Por eso, si en las últimas semanas has visto varias avispas sobrevolando siempre la misma zona de tu casa, conviene prestar atención. Lo que parece un simple insecto de paso puede estar buscando el lugar perfecto para establecer una nueva colonia.
El error que cometen muchas personas
Uno de los fallos más habituales es actuar únicamente cuando el nido ya es visible. Sin embargo, cuando la estructura alcanza un tamaño considerable, retirarla resulta mucho más complicado y, en muchos casos, requiere la intervención de profesionales.
La prevención comienza mucho antes. Durante la primavera y los primeros meses de calor, las avispas reinas exploran espacios oscuros, cálidos y resguardados donde iniciar la construcción del nido. Por este motivo, los expertos recomiendan revisar periódicamente los cajones de las persianas, los aleros de los tejados, las esquinas de las terrazas y cualquier hueco presente en muros o fachadas.

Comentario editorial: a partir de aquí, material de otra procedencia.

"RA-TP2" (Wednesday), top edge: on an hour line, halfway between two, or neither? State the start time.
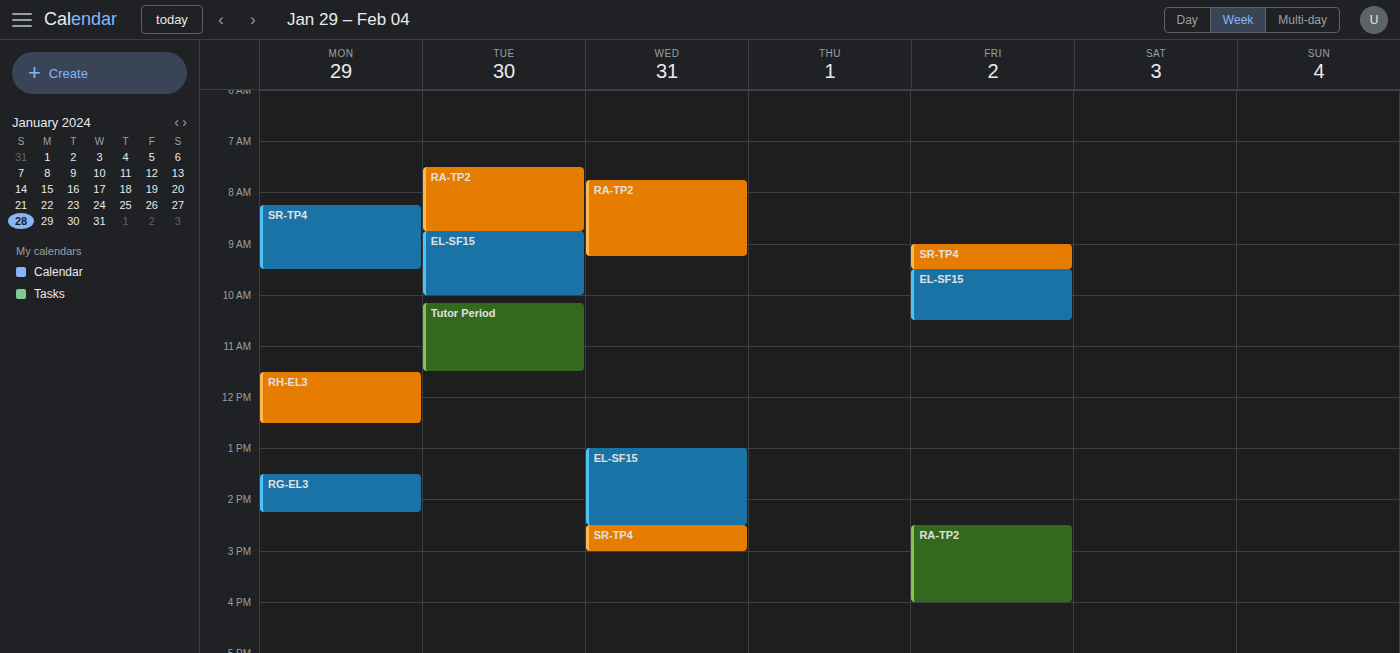
7:45 AM -- neither: three quarters of the way from the 7 AM line to the 8 AM line.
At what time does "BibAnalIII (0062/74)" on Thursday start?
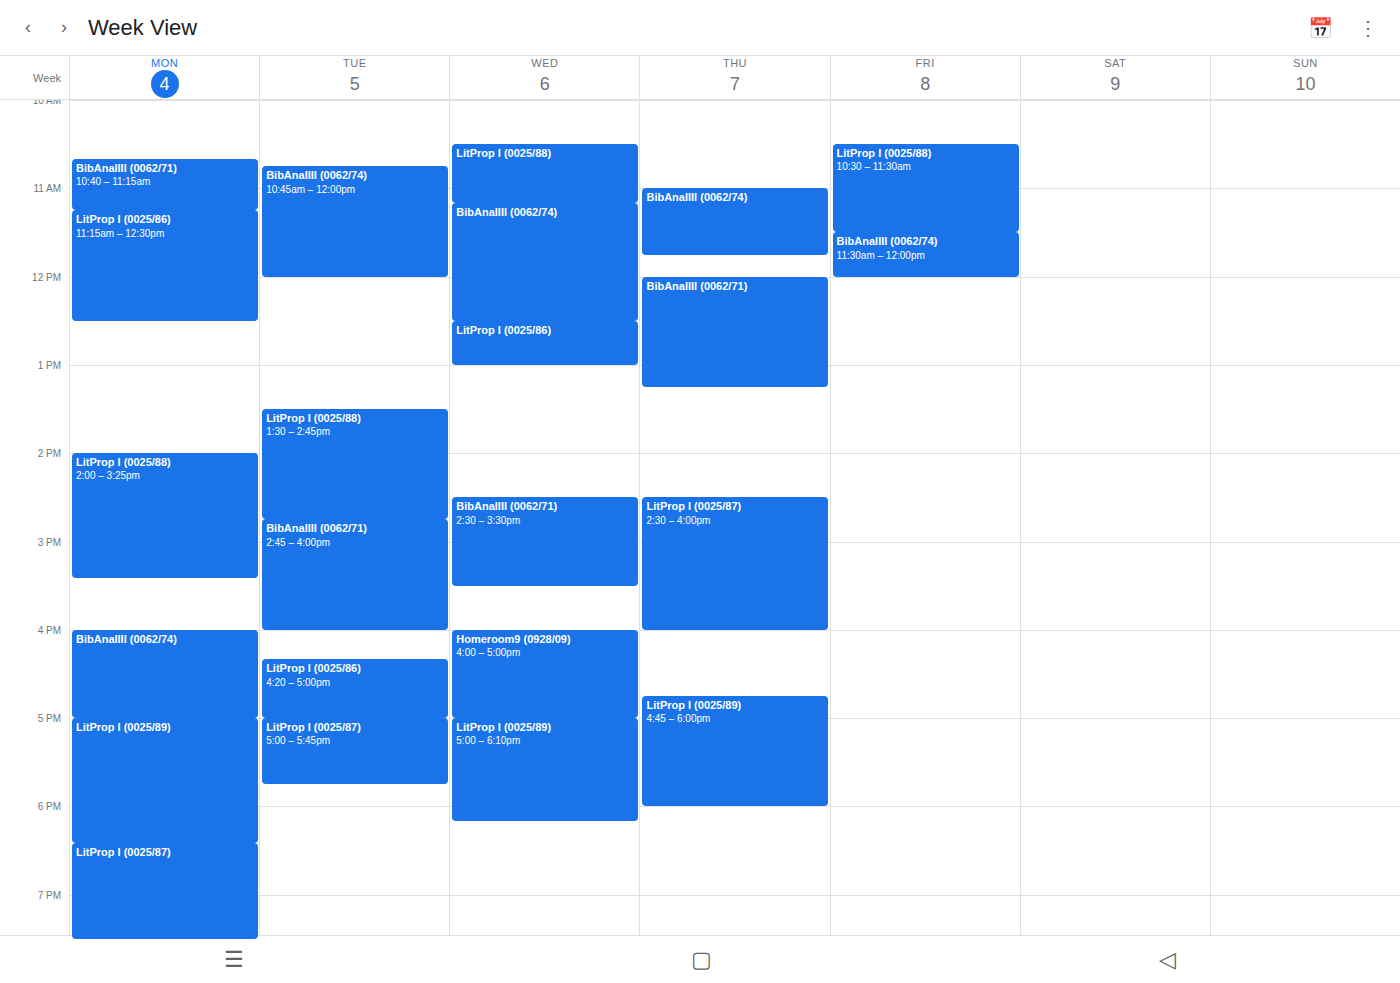
11:00 AM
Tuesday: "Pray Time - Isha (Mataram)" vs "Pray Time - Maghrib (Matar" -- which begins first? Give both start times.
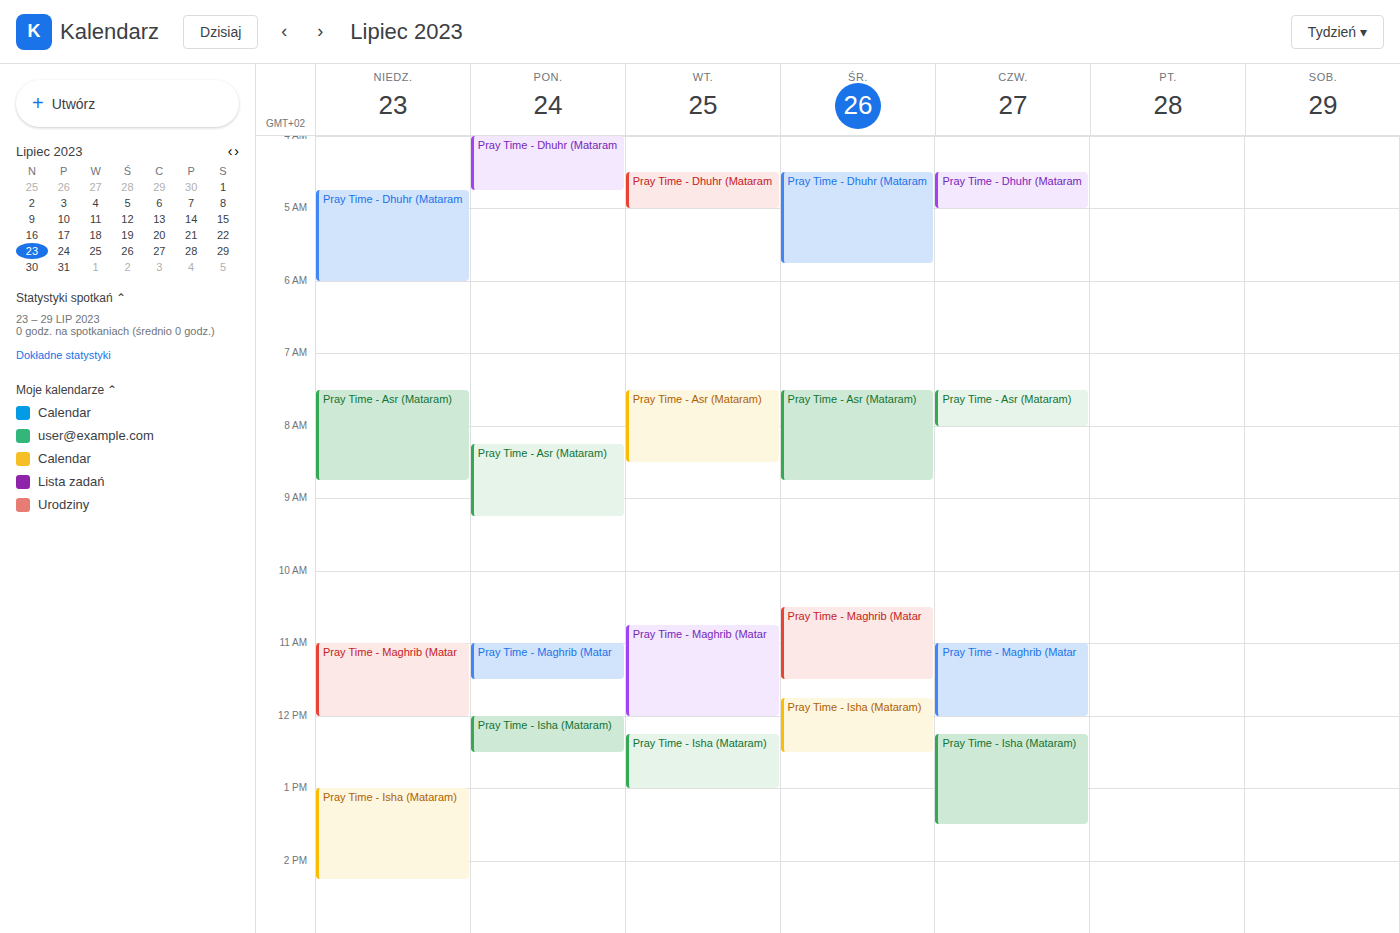
"Pray Time - Maghrib (Matar" 10:45; "Pray Time - Isha (Mataram)" 12:15.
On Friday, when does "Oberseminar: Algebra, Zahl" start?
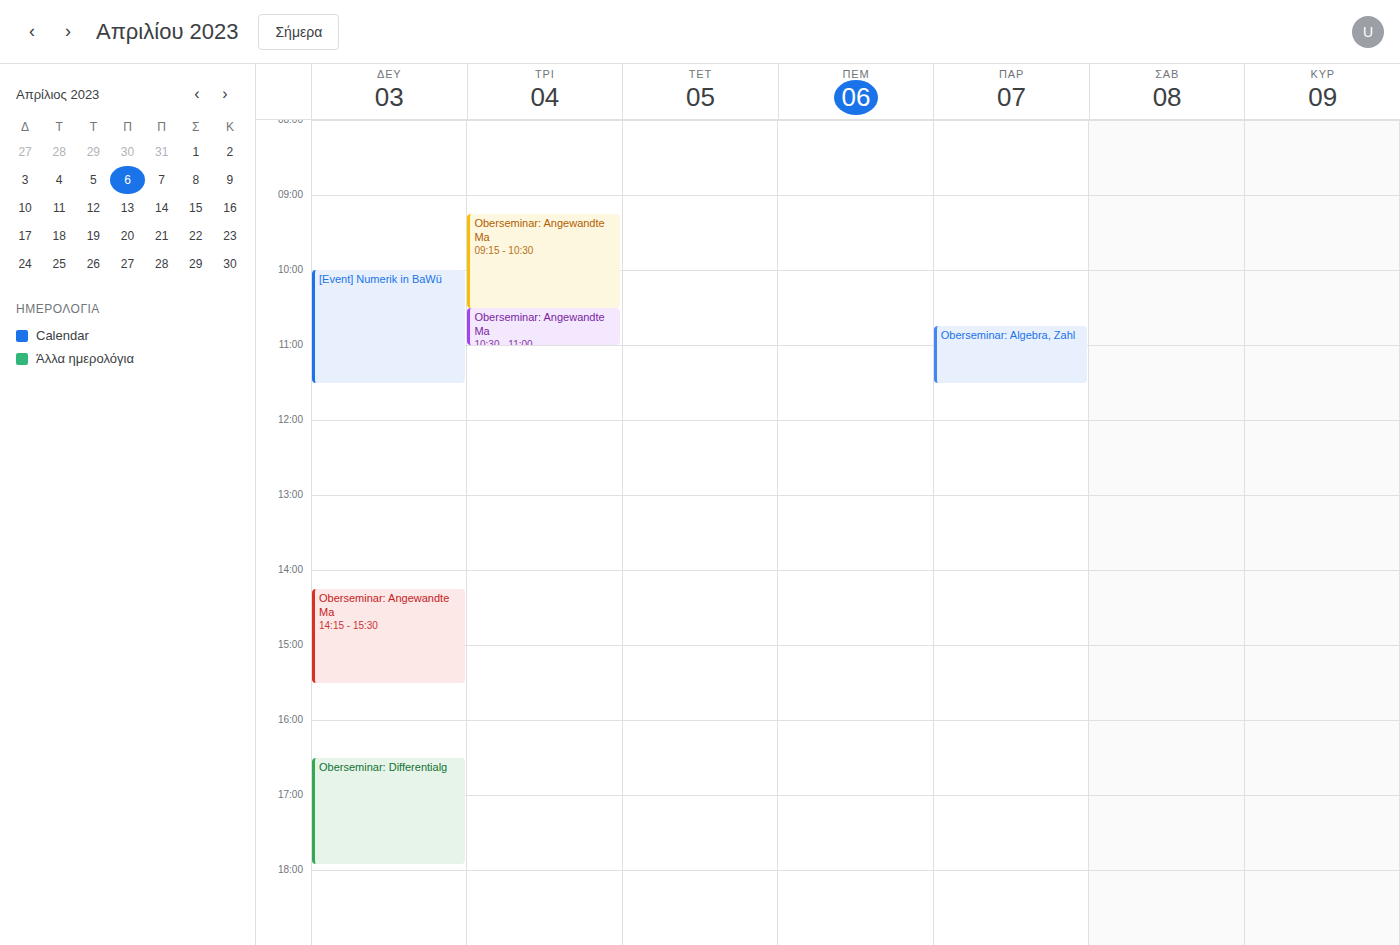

Un detalle puede servir de pista: si observas una avispa entrando y saliendo repetidamente de una rendija concreta, es probable que esté inspeccionando el lugar o incluso iniciando la construcción de un nido.
Los olores que ayudan a mantenerlas alejadas
No siempre es necesario recurrir a productos químicos para evitar que las avispas se instalen cerca de casa. Estos insectos poseen un olfato muy desarrollado y existen ciertos aromas que les resultan especialmente desagradables.
Entre los más utilizados se encuentran los aceites esenciales de menta, eucalipto o clavo. Aplicados de forma estratégica en las juntas de las persianas, esquinas o zonas donde suelen aparecer, pueden actuar como una barrera olfativa que las anime a buscar otro emplazamiento.
Aunque no garantizan una protección absoluta, sí pueden convertirse en una medida complementaria dentro de una estrategia de prevención más amplia.
La solución más eficaz está en el mantenimiento
Más allá de los repelentes naturales, impedir físicamente el acceso sigue siendo una de las medidas más efectivas. Las avispas aprovechan cualquier pequeña abertura para acceder al interior de cajones de persianas o cavidades de la vivienda.
Revisar el estado de la silicona, reparar grietas y comprobar que las rejillas de ventilación están en buen estado puede marcar la diferencia. Además, instalar mallas protectoras en los cajones de las persianas es una de las soluciones más recomendables, ya que bloquea la entrada antes de que los insectos puedan comenzar a construir su nido.
Por qué este año conviene estar más atento
Las temperaturas elevadas registradas en los últimos años han favorecido que la actividad de muchos insectos se adelante respecto a temporadas anteriores. Como consecuencia, la presencia de avispas puede detectarse semanas antes de lo habitual.
A ello se suma otro factor importante: la disponibilidad de alimento. Restos de comida, fruta madura o bebidas azucaradas en terrazas y jardines actúan como un potente reclamo. Mantener estas zonas limpias y retirar cualquier fuente de alimento ayuda a reducir el interés de las avispas por instalarse cerca de la vivienda.
Por eso, antes de que el verano alcance su punto álgido, conviene dedicar unos minutos a inspeccionar esos rincones que normalmente pasan desapercibidos. Detectar el problema a tiempo puede evitar la aparición de un nido y permitir disfrutar de la terraza o el balcón con mucha más tranquilidad durante los meses de calor.